Mark Peplowski, a political science professor at the College of Southern Nevada, said he thinks the 79-year-old self-made billionaire wants to ensure Republicans stay strong on backing Israel. But he also sees himself as a kingmaker who can talk to presidents and powerful lawmakers "on a first-name basis."

"I think he wants to become a de facto anointer of Republicans," Peplowski said, adding that Adelson's political activism also helps "legitimize his casino empire within the Republican caucuses." The causes close to Adelson's heart were apparent in a review of donations that didn't make headlines.

The Adelsons contributed $1 million to the Patriot Prosperity PAC, which backed the losing campaign of Shmuley Boteach, an American Orthodox rabbi, author, TV host and unofficial spiritual guide to the late Michael Jackson. Boteach ran for Congress from New Jersey as a Republican. The Adelsons also contributed $10,000 directly to Boteach's congressional campaign.

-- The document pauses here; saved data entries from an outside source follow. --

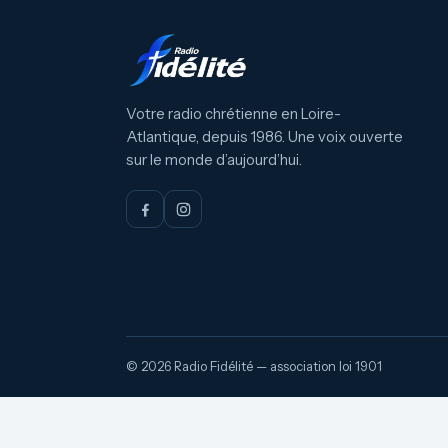
Votre radio chrétienne en Loire-
Atlantique, depuis 1986. Une voix ouverte
sur le monde d’aujourd’hui.
© 2026 Radio Fidélité — association loi 1901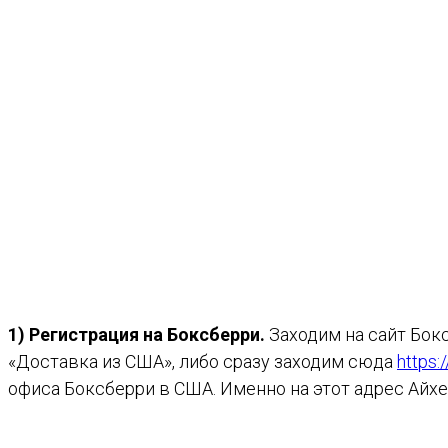
1) Регистрация на Боксберри.
Заходим на сайт Бок
«Доставка из США», либо сразу заходим сюда
https:
офиса Боксберри в США. Именно на этот адрес Айхе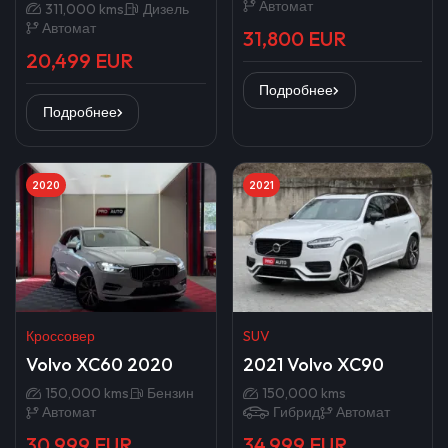
Автомат
311,000 kms
Дизель
Автомат
31,800 EUR
20,499 EUR
Подробнее
Подробнее
2020
2021
Кроссовер
SUV
Volvo XC60 2020
2021 Volvo XC90
150,000 kms
Бензин
150,000 kms
Автомат
Гибрид
Автомат
30,999 EUR
34,999 EUR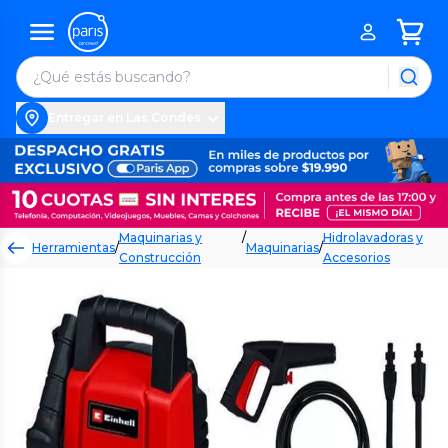
Entregar en Las Condes
Maquinarias y
/
Hidrolavadoras y
Herramientas
/
Maquinarias
/
Construcción
Accesorios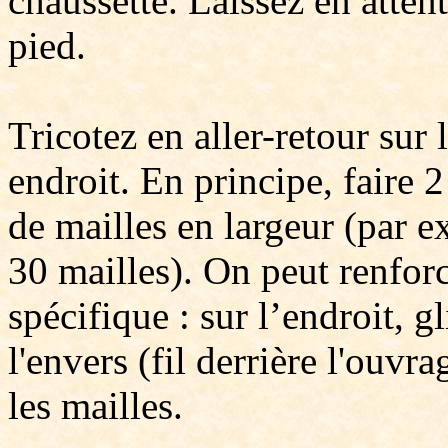
chaussette. Laissez en atten
pied.
Tricotez en aller-retour sur 
endroit. En principe, faire 
de mailles en largeur (par e
30 mailles). On peut renforc
spécifique : sur l’endroit, g
l'envers (fil derrière l'ouvra
les mailles.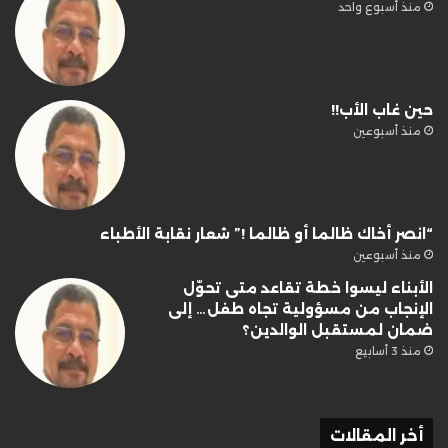
منذ أسبوع واحد
حين غاب الأب!!
منذ أسبوعين
“انصر أخاك ظالما أو ظالما !” شعار نقابة الأطباء
منذ أسبوعين
الأبناء ليسوا خطة تقاعد متى تحوّل
الإنجاب من مسؤولية تجاه طفل… إلى
ضمان لمستقبل الوالدين؟
منذ 3 أسابيع
أخر المقالات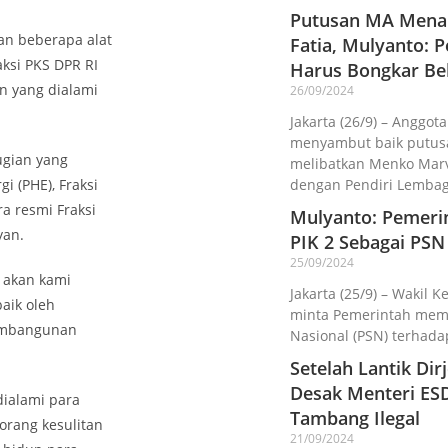
Putusan MA Menan
dan beberapa alat
Fatia, Mulyanto:
ksi PKS DPR RI
Harus Bongkar Be
 yang dialami
26/09/2024
Jakarta (26/9) – Anggota
menyambut baik putusa
ugian yang
melibatkan Menko Marv
i (PHE), Fraksi
dengan Pendiri Lemba
ra resmi Fraksi
Mulyanto: Pemeri
yan.
PIK 2 Sebagai PSN
25/09/2024
 akan kami
Jakarta (25/9) – Wakil K
baik oleh
minta Pemerintah memba
Pembangunan
Nasional (PSN) terhada
Setelah Lantik Di
Desak Menteri ES
ialami para
Tambang Ilegal
orang kesulitan
21/09/2024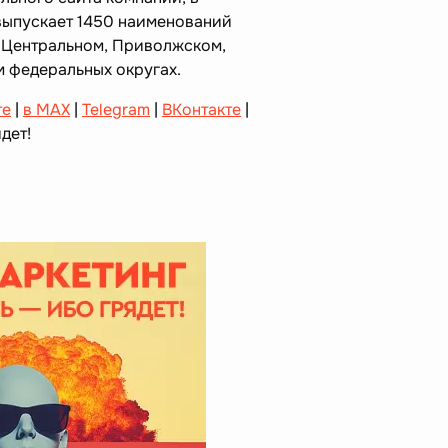
выпускает 1450 наименований
 Центральном, Приволжском,
 федеральных округах.
те
|
в MAX
|
Telegram
|
ВКонтакте
|
дет!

In mid-October, the Adelsons gave $2 million to Protecting Michigan Taxpayers - a group that helped defeat a ballot initiative that would have enshrined collective bargaining rights in the state constitution.

Adelson has said that Democratic support for unions made him switch to the Republican Party in the mid-1990s. The Venetian is the Strip's only non union hotel-casino.

The Culinary union worked to elect Berkley this year and used anti-Adelson mailers as part of its campaign.

"It is a shame that we have a political system that allows for one person to essentially buy elections," Culinary spokeswoman Yvanna Cancela said when asked about Adelson's record political donations. "On the other hand, it is an intense motivator to continue focusing on grass-roots organizing."